Label aside, the technical fact is clear: if the local session outweighs the identity, the weak link is the physical device and session hygiene. This connects to a broader truth: a vuln scan is a snapshot, not a diagnosis. Security happens when we add context: which assets are critical, which integration can read free-text fields where someone dropped an API key, which token should be short-lived and source-restricted, which alert matters because it touches billing instead of a test server.

That lens turns tools into decisions: treat tokens as first-class credentials with rotation and minimal scopes; regularly review connected apps and cut excess permissions; inspect SaaS systems for secrets buried in tickets or comments; and most importantly, join technical telemetry with business impact so prioritization is real, not cosmetic.

If we’re talking about impact, we have to talk about sensitive data.
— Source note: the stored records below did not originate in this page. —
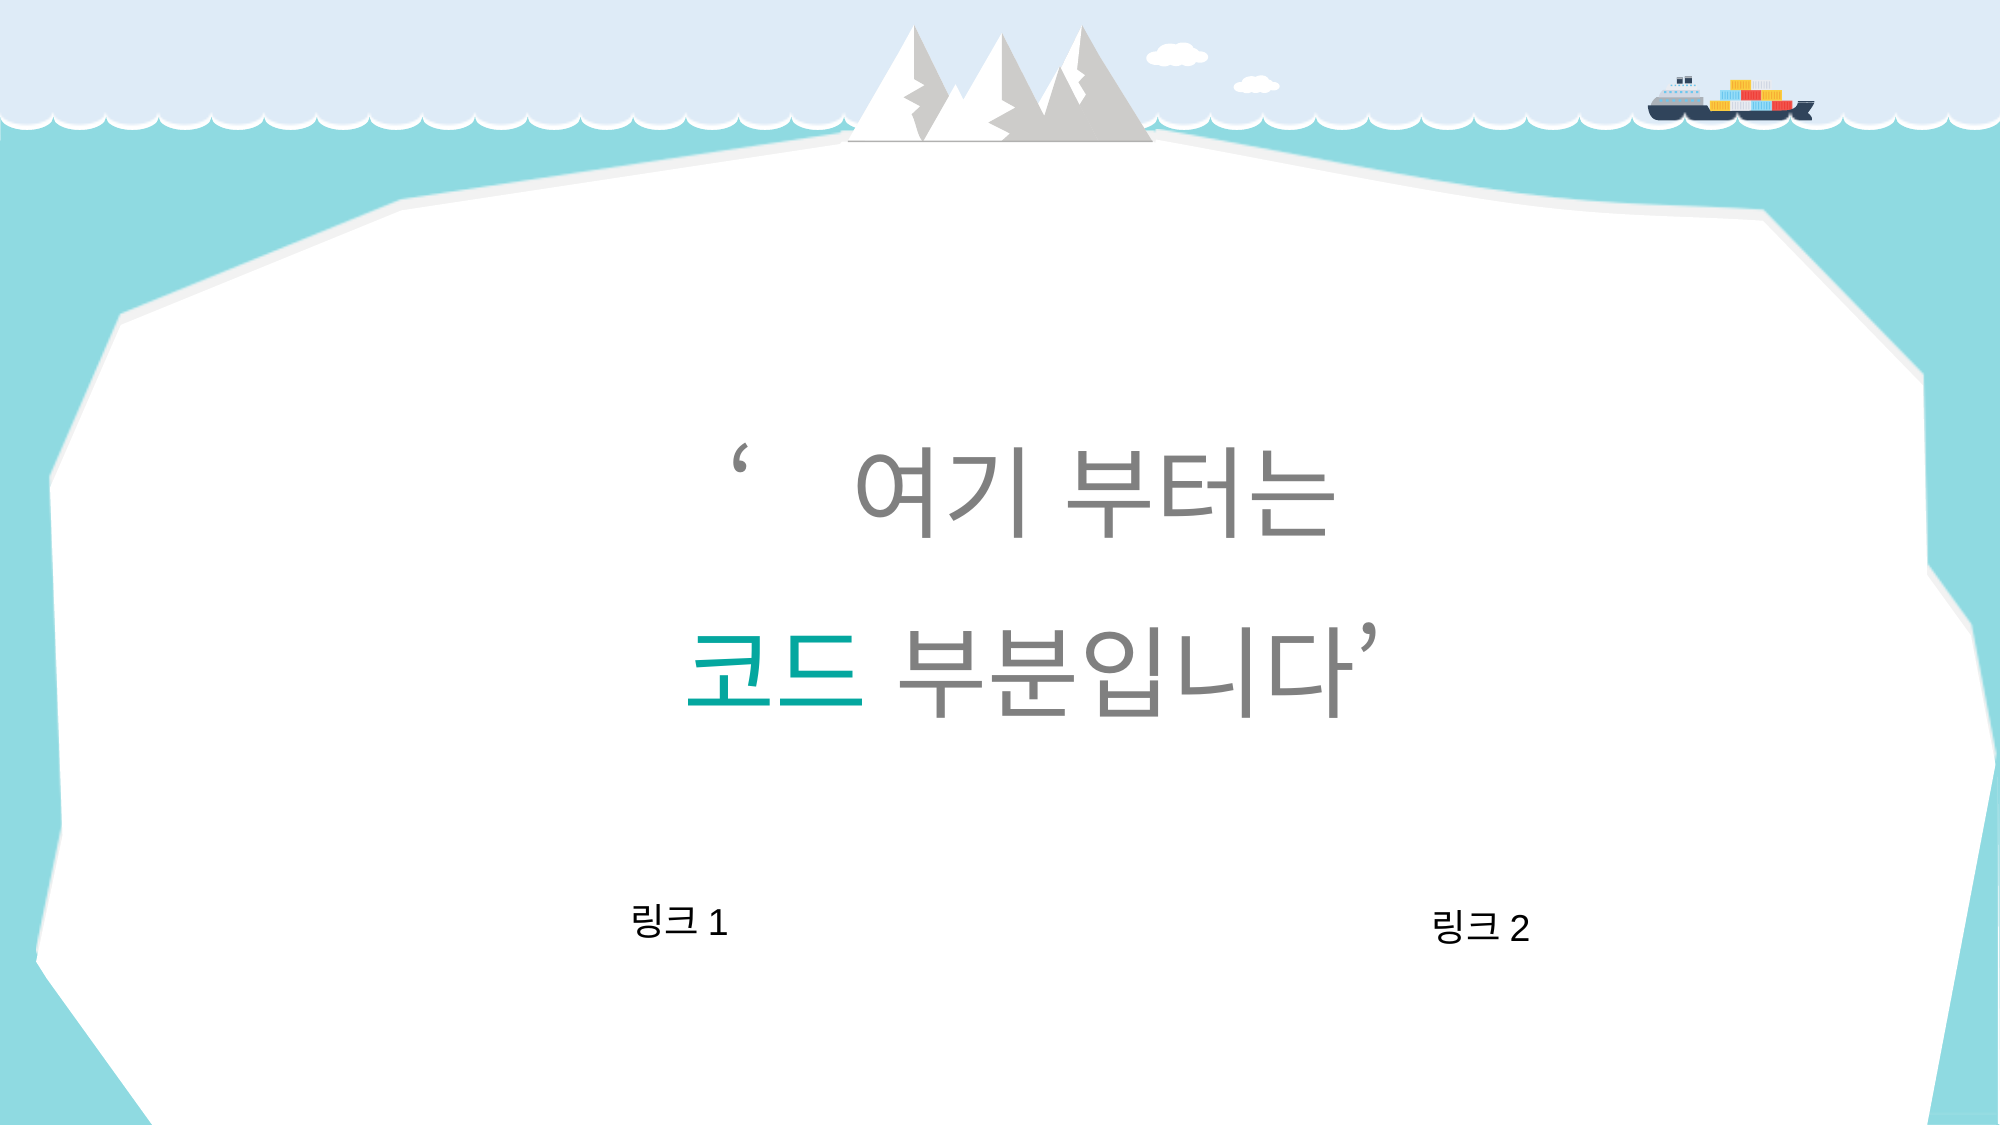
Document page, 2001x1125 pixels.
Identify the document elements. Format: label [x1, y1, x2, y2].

text_box [1647, 76, 1815, 116]
text_box [0, 116, 2000, 1125]
text_box [1153, 42, 1209, 67]
text_box [847, 24, 1153, 143]
text_box [1233, 75, 1280, 94]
Keeping PII, credentials, or payment data unencrypted or un-tokenized isn’t just unwise—it’s operational negligence. Tokenization removes exploitable value as data moves across systems and can narrow compliance scope.

Encryption protects what must never leave the vault—ideally with serious key-management policies and, where needed, format-preserving encryption to avoid breaking legacy flows. This isn’t a religious debate about techniques; it’s architecture guided by risk and budget.

For an SMB in 2025, the goal isn’t to mimic a bank’s SOC—it’s continuous visibility and discipline: well-run EDR/XDR, sensible SIEM correlation or MDR when the team is small, extreme hygiene in integrations (Salesforce, Google Workspace, and whatever SaaS matters), secret detection in repos and CRMs—and the conviction that no tool saves you if you keep pasting passwords into the “description” field of a ticket.

Platforms like Splunk/QRadar can fitmodest budgets if you prioritize by risk, not catalog. What fits no budget is unlimited permissions and tokens with no expiry. The lever isn’t the tool—it’s the interpretation.

If I had to condense this into one practical idea, it’s this: the problem wasn’t “a scan missed something”; it was a trust relationship no one interpreted in time. The antidote is disciplined practice: scope and rotate tokens; clean and isolate local caches; inspect “free” text fields where prose and secrets mingle; tokenize what travels through many hands; encrypt what must never leave the vault; and demand that every alert arrives with business context.